“Finding Your Roots,” the PBS celebrity-genealogy series that came under scrutiny earlier this year after revelations of producers scrubbing an episode of a reference to slave-holding ancestors in actor Ben Affleck’s family, has found a new perch on PBS winter and spring schedule.
PBS intends to launch a third season of the series starting January 5. Among the celebrities scheduled to explore their family trees are actress Julianne Moore, TV producer Shonda Rhimes actor Neil Patrick Harris and actress Julianna Margulies. “I’m confident there won’t be any problem,” said Beth Hoppe, PBS’ chief programming executive and general manger of general audience programming, in an interview.

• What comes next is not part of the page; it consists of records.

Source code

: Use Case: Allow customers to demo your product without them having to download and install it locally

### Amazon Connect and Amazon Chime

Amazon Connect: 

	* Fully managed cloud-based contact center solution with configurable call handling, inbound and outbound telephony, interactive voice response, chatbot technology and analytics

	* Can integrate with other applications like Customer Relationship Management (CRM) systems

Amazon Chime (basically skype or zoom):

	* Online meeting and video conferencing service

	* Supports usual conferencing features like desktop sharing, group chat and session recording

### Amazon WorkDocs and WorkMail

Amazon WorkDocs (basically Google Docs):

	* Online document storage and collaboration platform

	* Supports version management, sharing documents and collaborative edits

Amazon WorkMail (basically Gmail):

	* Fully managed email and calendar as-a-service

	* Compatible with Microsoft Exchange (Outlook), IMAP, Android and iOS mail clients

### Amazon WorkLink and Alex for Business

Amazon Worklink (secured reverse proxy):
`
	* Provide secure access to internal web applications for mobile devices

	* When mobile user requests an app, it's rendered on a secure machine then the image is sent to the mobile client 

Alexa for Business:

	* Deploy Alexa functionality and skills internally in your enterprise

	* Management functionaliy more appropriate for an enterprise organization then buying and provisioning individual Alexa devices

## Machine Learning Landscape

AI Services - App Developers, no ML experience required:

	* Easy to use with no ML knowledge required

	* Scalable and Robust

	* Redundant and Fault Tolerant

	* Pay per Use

In June, however, the future of the series, produced by Harvard professor Henry Louis Gates Jr., was in doubt. PBS found itself in the awkward position of having to defend the integrity of the series, and said at the time that a third season of the program would be delayed “until we are satisfied that the editorial standards of the series have been successfully raised to a level in which we can have confidence.” The network has yet to make a determination about a fourth season of the program, according to a PBS spokeswoman.
Hoppe described a new governing system for the show in which PBS and Gates had “opened up the process to make it much more of a dialogue” as producers worked to research celebrity backgrounds, she said. New levels of fact-checking had been added, she said, along with an independent genealogist. “We wanted to make sure we don’t have a situation like that again, and have done it with [Gates’] full cooperation,” said Hoppe.
Affleck’s request — and its influence on the production of the series — came to light in April, as media outlets reported on private email exchanges between Gates and Sony Entertainment CEO Michael Lynton in which Gates sought Lynton’s counsel over requests by Affleck to remove a segment from the episode that mentioned that slave owners were part of his family history. Executives at PBS and WNET, the station that produced the series’ first two seasons, were not made aware of Gates’ decision to make the change.
The episode in which Affleck’s ancestry is examined was withdrawn from all forms of distribution, PBS said in June, including digital streaming and home video.
In June, Gates apologized for not informing public-broadcasting executives of his decision and indicated he was open to increase the transparency around the program’s inner workings.